Supplied material section start

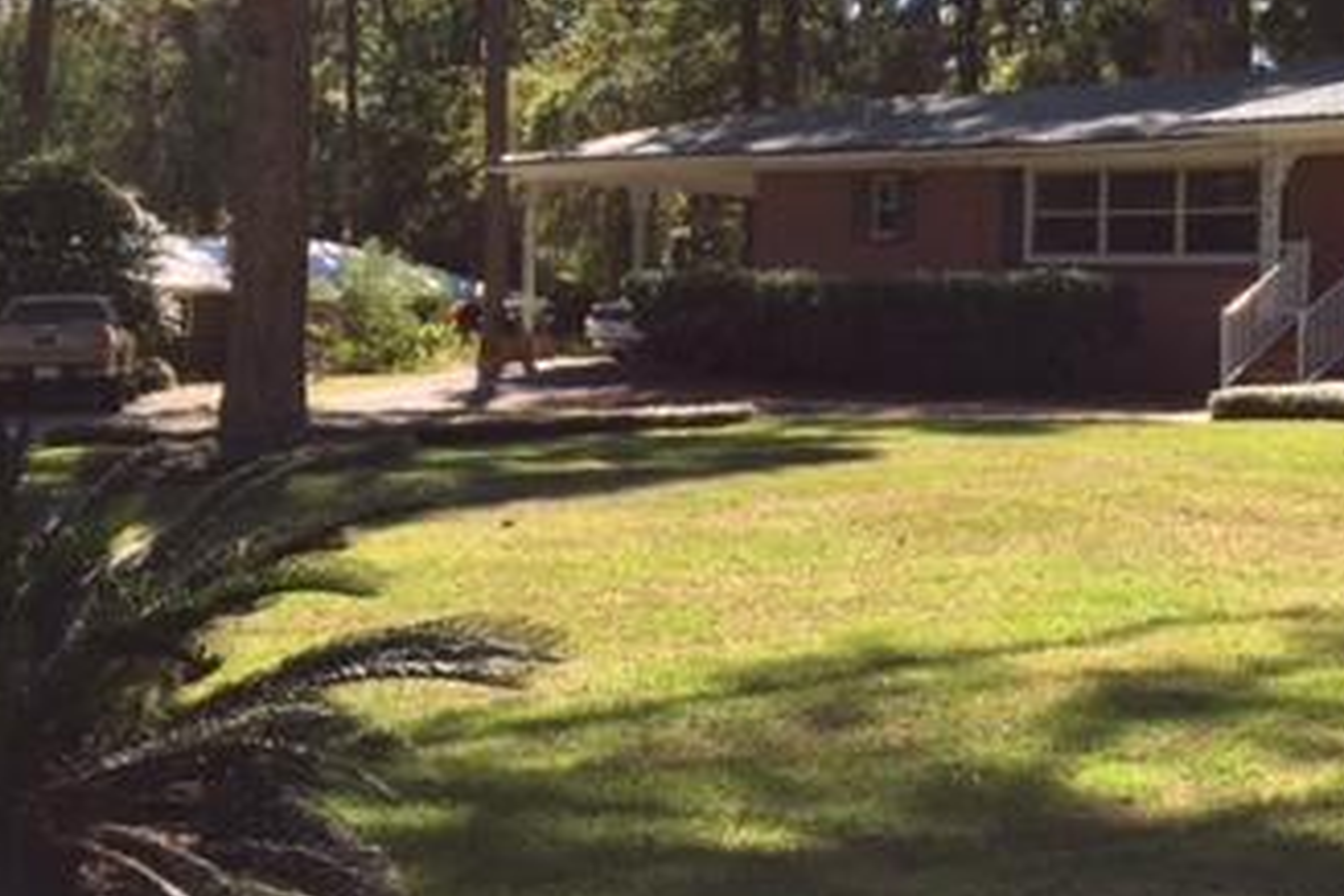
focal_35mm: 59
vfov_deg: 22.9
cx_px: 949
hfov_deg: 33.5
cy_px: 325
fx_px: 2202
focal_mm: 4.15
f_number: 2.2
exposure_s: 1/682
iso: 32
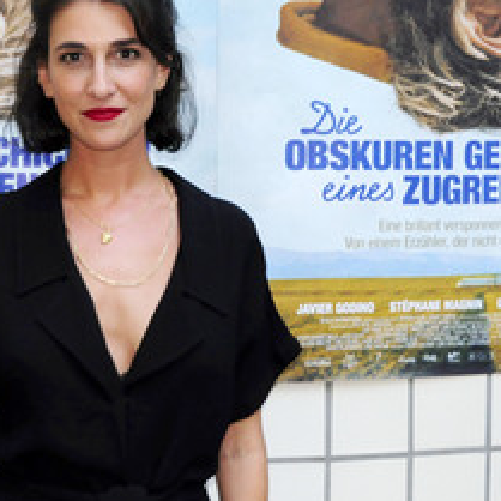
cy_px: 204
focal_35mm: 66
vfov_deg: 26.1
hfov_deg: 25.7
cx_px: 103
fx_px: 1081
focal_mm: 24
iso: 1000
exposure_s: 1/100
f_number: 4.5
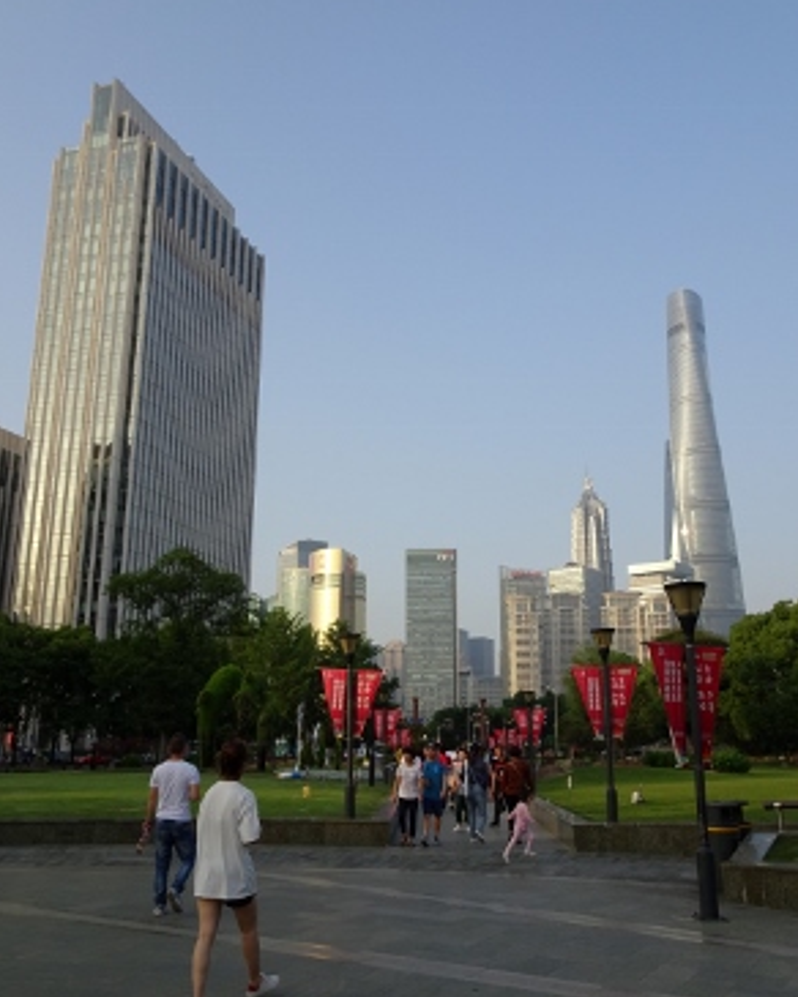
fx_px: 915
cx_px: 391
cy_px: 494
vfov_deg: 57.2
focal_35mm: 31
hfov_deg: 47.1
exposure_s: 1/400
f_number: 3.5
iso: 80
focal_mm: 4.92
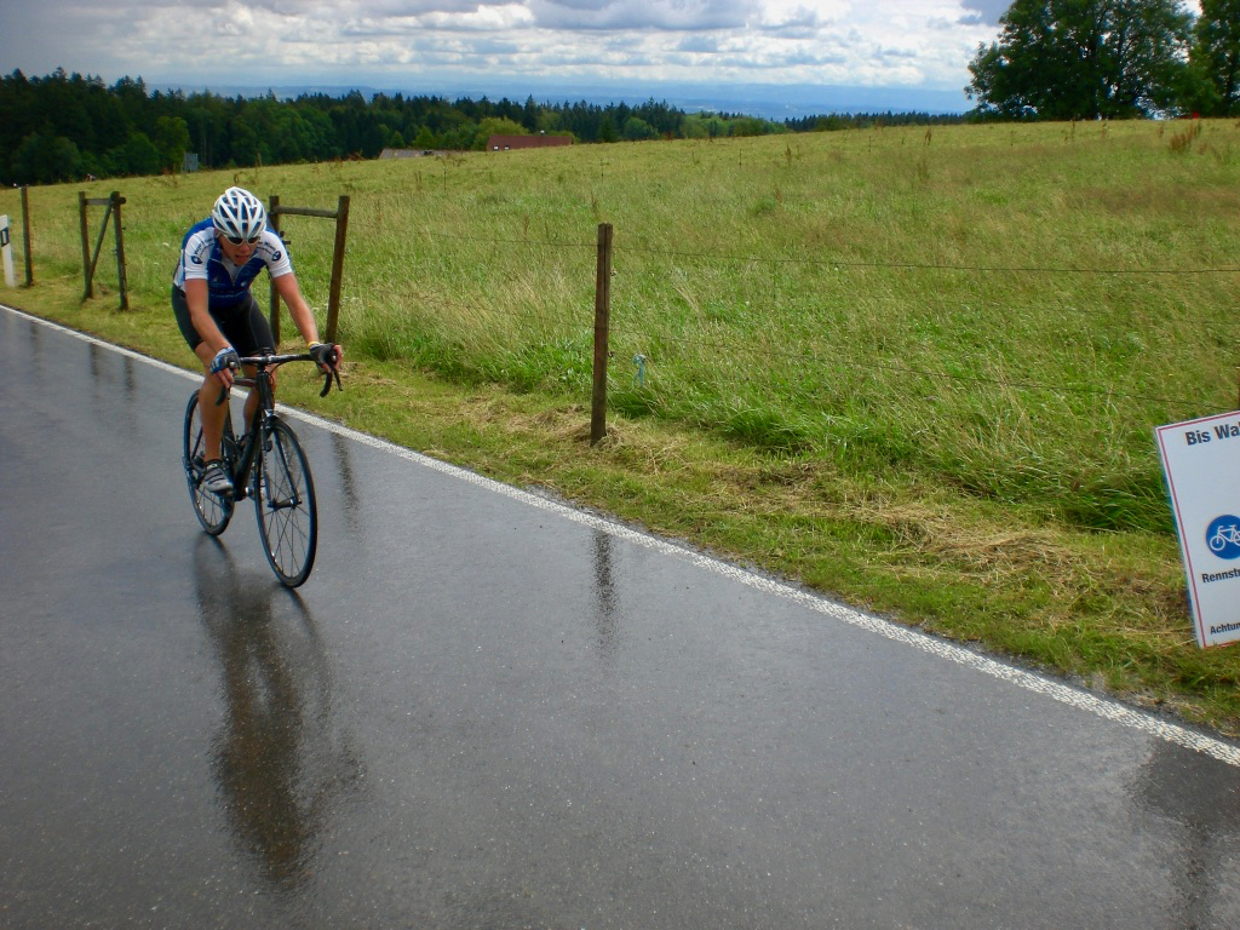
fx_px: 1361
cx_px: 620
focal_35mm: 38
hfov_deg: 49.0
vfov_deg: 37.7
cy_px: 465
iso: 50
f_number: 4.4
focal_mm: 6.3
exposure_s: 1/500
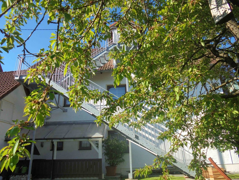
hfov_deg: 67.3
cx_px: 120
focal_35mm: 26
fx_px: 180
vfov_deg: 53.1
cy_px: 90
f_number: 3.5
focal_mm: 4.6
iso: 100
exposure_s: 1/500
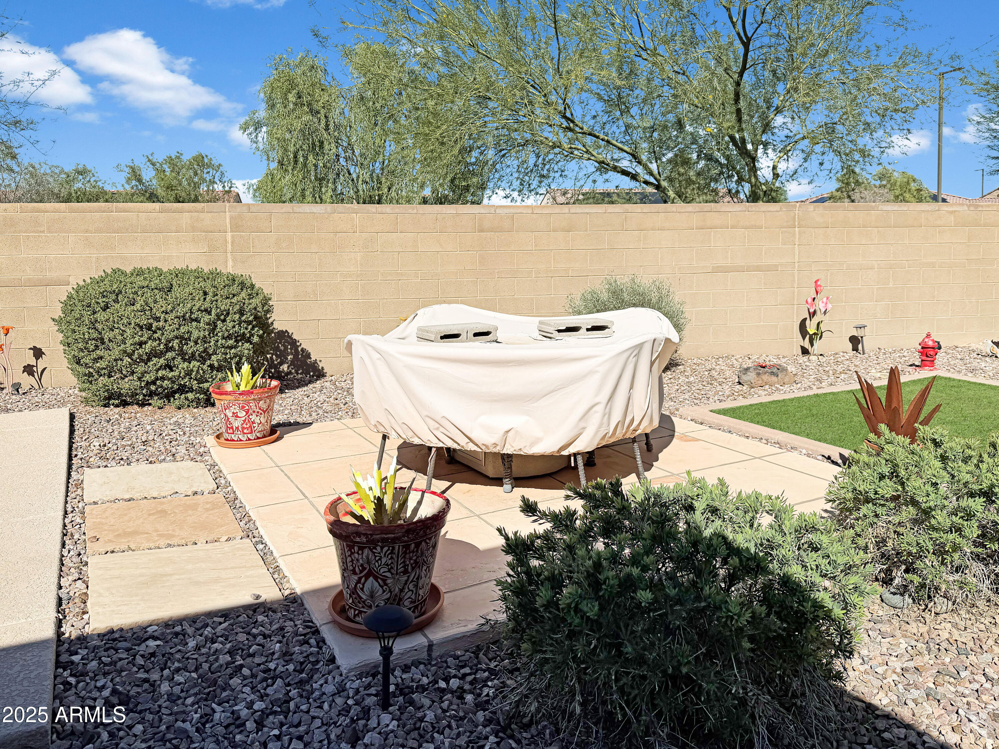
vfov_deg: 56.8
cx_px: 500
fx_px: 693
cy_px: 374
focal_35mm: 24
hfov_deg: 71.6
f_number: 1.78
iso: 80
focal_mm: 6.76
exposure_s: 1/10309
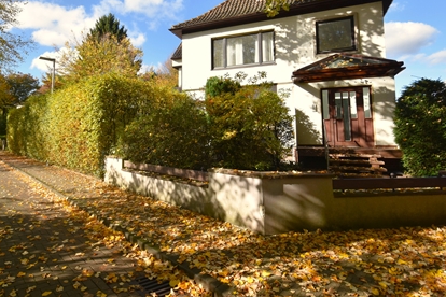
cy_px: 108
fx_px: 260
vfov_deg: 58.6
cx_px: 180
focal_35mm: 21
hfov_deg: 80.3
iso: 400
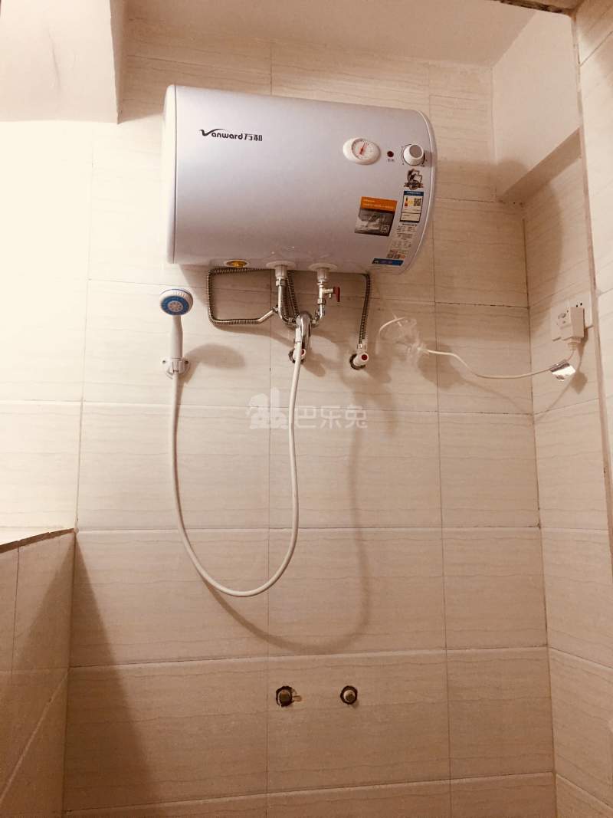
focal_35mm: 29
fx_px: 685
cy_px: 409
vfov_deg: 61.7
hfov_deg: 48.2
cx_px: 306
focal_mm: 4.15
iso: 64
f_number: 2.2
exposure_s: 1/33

Supplied material section end

_Work instructions_
The records are to be returned verbatim. Skip any picture they contain.

_Exercise response_
focal_35mm: 59
vfov_deg: 22.9
cx_px: 949
hfov_deg: 33.5
cy_px: 325
fx_px: 2202
focal_mm: 4.15
f_number: 2.2
exposure_s: 1/682
iso: 32
cy_px: 204
focal_35mm: 66
vfov_deg: 26.1
hfov_deg: 25.7
cx_px: 103
fx_px: 1081
focal_mm: 24
iso: 1000
exposure_s: 1/100
f_number: 4.5
fx_px: 915
cx_px: 391
cy_px: 494
vfov_deg: 57.2
focal_35mm: 31
hfov_deg: 47.1
exposure_s: 1/400
f_number: 3.5
iso: 80
focal_mm: 4.92
fx_px: 1361
cx_px: 620
focal_35mm: 38
hfov_deg: 49.0
vfov_deg: 37.7
cy_px: 465
iso: 50
f_number: 4.4
focal_mm: 6.3
exposure_s: 1/500
hfov_deg: 67.3
cx_px: 120
focal_35mm: 26
fx_px: 180
vfov_deg: 53.1
cy_px: 90
f_number: 3.5
focal_mm: 4.6
iso: 100
exposure_s: 1/500
vfov_deg: 56.8
cx_px: 500
fx_px: 693
cy_px: 374
focal_35mm: 24
hfov_deg: 71.6
f_number: 1.78
iso: 80
focal_mm: 6.76
exposure_s: 1/10309
cy_px: 108
fx_px: 260
vfov_deg: 58.6
cx_px: 180
focal_35mm: 21
hfov_deg: 80.3
iso: 400
focal_35mm: 29
fx_px: 685
cy_px: 409
vfov_deg: 61.7
hfov_deg: 48.2
cx_px: 306
focal_mm: 4.15
iso: 64
f_number: 2.2
exposure_s: 1/33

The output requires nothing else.